* _Passage to read_:
····················

Dee Pelletier plays the famous Danish writer in the Scandinavian American Theater Company’s U.S. premiere of Thor Bjørn Krebs’s drama.
From the moment Dee Pelletier strides onto the stage in The Baroness: Isak Dinesen's Final Affair, one immediately senses a tingling of electricity in the air. With an emanating mixture of mystery, passion, and slow-burning sensuality, Pelletier plays the eponymous 62-year-old Dinesen, née Karen Blixen, the Danish writer best known for her memoir Out of Africa and the short story Babette's Feast (both of which were turned into movie adaptations). It's easy to see what captivates Thorkild Bjørnvig (Conrad Ardelius), a 29-year-old poet Blixen takes under her wing in order to unleash the inner artist in him, his imagination having been dulled, so she believes, by the domestic life he has recently undertaken with his wife and son.
The pair's real-life complex relationship, which spanned the years 1948-55, is the focus of Thor Bjørn Krebs's 2011 play, which the Scandinavian American Theater Company has now brought to the U.S. in a production of Kim Dambæk's English translation directed by the company's cofounder, Henning Hegland. The Baroness presents Blixen through Bjørnvig's perspective, and thus Krebs's play is in part the chronicle of a young artist being guided to cast off the shackles of his bourgeois existence and tap into his adventurous and irrational side. Blixen doesn't just encourage Bjørnvig to cut loose intellectually but also physically: She beckons him to break away from his family and friends, and even subtly tries to guide him to infidelity, in order for him to achieve a sense of complete creative freedom.
No doubt there's a certain romantically idealistic appeal to Blixen's drastic prescription for awakening Bjørnvig's muse, especially when coming from a figure as vibrant and spirited as Blixen. But The Baroness gradually reveals some ambiguities behind her mystical philosophizing. A third character, Benedicte (Vanessa Johansson) — the wife of one of Bjørnvig's literary colleagues — cautions Bjørnvig about how Blixen has seduced other artists before him. Even Blixen herself casts some doubt on her own sanity when she tells Bjørnvig about her decades-long affliction with syphilis, which she fancifully says led her to make a pact with Lucifer, whom she sees as a kindred misfit spirit.
If the lengthy first act details the honeymoon period between Blixen and Bjørnvig, the much shorter Act 2 plays, by comparison, as a splash of cold water to the face. Perhaps the sense of deflation this section engenders is deliberate, with Blixen occasionally contradicting herself in ways that negate some of her counsel beforehand and Bjørnvig revealing an unwillingness to follow Blixen to the extremes she suggests. But this second act also doubles down on the less interesting angle of Krebs's drama — the friendship-verging-on-romance between these two artists — in ways that make its ending play as more of an exhausted shrug than a satisfying, if tragic, conclusion.
There is also the matter of Akiko Nishijima Rotch's distracting set. In contrast to Stine Martinsen's period-appropriate costumes, Rotch creates a grid-like backdrop of vertical and horizontal lines that recalls a Piet Mondrian canvas, especially when Bjørnvig strips off bits from the set to reveal rectangles of red, yellow, and blue underneath. While intellectual justifications could be made for the visual abstraction, this is still one aspect of Hegland's direction that feels too clever by half, with the backdrop acting as a diversion from the riveting drama onstage.
And the drama, for the most part, is riveting, especially with Pelletier commanding our attention as Blixen. It's her uncanny ability to convey an underlying melancholy, even during her moments of whimsical flights of mystical fancy, that is especially affecting. As Bjørnvig, Conrad Ardelius can't help but seem bland by comparison, though that may be the point: Whatever Blixen saw in Bjørnvig's earlier poetry, he's too conventional in his thinking to become quite the great artist she believes he can be. But The Baroness is, in the end, Pelletier's show. As a character study of an irresistibly eccentric and elusive artist, The Baroness leaves a lasting impression long after the details of this particular affair have dissolved.

····················

* _Provided material_:
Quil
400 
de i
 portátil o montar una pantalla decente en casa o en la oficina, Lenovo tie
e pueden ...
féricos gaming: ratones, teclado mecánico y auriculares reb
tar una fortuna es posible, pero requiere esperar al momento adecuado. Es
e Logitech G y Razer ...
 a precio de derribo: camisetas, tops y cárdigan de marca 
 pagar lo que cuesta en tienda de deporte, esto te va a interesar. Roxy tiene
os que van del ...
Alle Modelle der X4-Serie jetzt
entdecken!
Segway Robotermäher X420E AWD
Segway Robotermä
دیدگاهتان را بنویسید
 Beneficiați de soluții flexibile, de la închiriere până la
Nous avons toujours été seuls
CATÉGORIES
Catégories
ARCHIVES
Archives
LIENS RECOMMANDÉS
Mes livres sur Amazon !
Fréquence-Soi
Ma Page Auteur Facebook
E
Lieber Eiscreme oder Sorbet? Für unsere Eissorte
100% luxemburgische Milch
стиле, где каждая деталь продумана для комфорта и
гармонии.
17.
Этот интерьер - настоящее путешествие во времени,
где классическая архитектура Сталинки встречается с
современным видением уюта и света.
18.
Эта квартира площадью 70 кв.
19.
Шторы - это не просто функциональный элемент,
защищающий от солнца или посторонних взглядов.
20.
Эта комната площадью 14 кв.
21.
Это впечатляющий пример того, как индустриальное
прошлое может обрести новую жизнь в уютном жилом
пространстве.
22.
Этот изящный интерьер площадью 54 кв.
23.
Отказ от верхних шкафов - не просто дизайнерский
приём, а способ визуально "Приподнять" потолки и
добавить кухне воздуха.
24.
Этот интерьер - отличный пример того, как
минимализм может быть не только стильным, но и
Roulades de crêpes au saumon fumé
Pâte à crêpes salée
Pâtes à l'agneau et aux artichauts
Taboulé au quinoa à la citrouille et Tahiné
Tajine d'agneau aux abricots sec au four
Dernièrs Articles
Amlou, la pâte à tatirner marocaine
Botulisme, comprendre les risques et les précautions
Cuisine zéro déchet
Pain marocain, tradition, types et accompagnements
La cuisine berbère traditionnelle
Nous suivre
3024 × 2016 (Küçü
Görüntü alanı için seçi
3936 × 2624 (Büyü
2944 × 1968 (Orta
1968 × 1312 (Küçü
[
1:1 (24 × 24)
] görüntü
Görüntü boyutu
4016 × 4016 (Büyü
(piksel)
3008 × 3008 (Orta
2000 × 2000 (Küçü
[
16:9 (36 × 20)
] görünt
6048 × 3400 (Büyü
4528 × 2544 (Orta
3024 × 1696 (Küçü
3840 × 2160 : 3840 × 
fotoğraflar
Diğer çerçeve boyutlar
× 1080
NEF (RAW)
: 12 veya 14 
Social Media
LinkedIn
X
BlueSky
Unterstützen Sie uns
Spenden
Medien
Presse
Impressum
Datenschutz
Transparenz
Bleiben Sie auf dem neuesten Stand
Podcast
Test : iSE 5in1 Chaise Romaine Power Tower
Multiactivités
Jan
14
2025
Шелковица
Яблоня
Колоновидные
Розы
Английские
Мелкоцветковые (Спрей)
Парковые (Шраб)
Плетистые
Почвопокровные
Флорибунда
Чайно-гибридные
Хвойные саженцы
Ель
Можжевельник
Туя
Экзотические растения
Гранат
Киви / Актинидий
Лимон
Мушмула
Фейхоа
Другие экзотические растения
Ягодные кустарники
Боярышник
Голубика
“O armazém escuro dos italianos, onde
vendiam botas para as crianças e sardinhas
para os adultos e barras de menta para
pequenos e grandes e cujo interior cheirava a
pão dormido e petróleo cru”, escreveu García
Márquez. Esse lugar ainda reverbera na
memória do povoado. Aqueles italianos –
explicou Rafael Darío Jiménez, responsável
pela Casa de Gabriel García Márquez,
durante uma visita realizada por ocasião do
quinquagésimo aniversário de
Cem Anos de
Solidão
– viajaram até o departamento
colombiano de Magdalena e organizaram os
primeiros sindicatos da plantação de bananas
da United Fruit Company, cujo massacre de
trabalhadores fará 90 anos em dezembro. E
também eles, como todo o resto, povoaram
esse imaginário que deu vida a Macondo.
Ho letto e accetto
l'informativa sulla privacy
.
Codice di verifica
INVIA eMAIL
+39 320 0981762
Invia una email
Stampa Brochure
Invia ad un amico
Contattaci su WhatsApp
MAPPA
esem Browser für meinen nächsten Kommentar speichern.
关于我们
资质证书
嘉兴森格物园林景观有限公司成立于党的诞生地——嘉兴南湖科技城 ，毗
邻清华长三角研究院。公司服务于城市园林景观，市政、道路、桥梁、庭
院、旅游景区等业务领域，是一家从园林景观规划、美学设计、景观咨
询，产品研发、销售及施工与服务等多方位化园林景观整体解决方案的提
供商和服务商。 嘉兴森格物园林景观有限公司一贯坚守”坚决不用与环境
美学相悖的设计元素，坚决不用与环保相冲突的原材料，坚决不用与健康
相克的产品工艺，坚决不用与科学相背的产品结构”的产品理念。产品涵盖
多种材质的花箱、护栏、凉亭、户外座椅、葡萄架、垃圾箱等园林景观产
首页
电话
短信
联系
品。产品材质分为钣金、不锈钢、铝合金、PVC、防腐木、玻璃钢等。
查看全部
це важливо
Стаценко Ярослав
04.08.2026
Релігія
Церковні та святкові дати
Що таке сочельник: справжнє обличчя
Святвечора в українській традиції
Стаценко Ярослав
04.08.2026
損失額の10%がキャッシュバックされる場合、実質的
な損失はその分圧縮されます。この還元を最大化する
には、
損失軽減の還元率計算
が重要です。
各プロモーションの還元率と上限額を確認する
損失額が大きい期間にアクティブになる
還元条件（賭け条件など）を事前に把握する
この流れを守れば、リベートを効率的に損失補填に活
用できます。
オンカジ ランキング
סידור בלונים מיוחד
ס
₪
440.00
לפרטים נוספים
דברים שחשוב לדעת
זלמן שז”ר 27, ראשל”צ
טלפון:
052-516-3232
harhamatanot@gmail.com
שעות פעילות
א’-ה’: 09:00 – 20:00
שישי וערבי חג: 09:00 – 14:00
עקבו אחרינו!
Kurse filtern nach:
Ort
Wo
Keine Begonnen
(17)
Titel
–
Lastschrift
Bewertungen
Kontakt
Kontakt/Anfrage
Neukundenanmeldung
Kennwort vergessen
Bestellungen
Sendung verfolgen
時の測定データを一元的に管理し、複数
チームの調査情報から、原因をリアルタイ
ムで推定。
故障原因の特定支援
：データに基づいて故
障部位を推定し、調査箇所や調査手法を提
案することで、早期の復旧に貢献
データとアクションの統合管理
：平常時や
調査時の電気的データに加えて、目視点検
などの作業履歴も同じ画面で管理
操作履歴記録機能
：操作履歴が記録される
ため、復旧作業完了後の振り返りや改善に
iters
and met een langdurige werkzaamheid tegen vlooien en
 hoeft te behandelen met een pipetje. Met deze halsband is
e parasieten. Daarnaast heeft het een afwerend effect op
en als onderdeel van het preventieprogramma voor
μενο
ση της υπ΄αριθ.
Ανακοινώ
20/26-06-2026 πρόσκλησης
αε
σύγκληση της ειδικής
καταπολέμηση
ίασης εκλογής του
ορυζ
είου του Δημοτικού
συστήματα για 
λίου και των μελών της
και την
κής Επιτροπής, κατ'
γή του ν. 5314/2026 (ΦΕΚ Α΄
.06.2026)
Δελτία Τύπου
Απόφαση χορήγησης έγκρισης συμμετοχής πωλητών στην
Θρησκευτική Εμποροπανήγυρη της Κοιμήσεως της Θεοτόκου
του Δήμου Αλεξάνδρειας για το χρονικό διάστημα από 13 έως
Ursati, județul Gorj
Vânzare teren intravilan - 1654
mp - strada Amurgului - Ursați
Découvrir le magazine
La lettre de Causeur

····················

* _Actions to take_:
[A] Reproduce, word for word, the stretch of the review of The Baroness from "If the lengthy" through "if tragic, conclusion.".
[B] Name every performer mentioned in the review of The Baroness, pairing each with the character that performer plays.

* _Solutions to the exercise_:
[A]
If the lengthy first act details the honeymoon period between Blixen and Bjørnvig, the much shorter Act 2 plays, by comparison, as a splash of cold water to the face. Perhaps the sense of deflation this section engenders is deliberate, with Blixen occasionally contradicting herself in ways that negate some of her counsel beforehand and Bjørnvig revealing an unwillingness to follow Blixen to the extremes she suggests. But this second act also doubles down on the less interesting angle of Krebs's drama — the friendship-verging-on-romance between these two artists — in ways that make its ending play as more of an exhausted shrug than a satisfying, if tragic, conclusion.

[B]
- Dee Pelletier: Isak Dinesen (Karen Blixen)
- Conrad Ardelius: Thorkild Bjørnvig
- Vanessa Johansson: Benedicte